(EXERCISE)
Arrange every line of text in the listing below as a Markdown table with the columns Row and Line. Number the rows in order and omit blank lines.

(SUPPLIED RECORDS)
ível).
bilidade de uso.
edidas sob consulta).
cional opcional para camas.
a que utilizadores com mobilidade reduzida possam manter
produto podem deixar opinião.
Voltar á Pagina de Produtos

(FINISHED EXERCISE)
| Row | Line |
|---|---|
| 1 | ível). |
| 2 | bilidade de uso. |
| 3 | edidas sob consulta). |
| 4 | cional opcional para camas. |
| 5 | a que utilizadores com mobilidade reduzida possam manter |
| 6 | produto podem deixar opinião. |
| 7 | Voltar á Pagina de Produtos |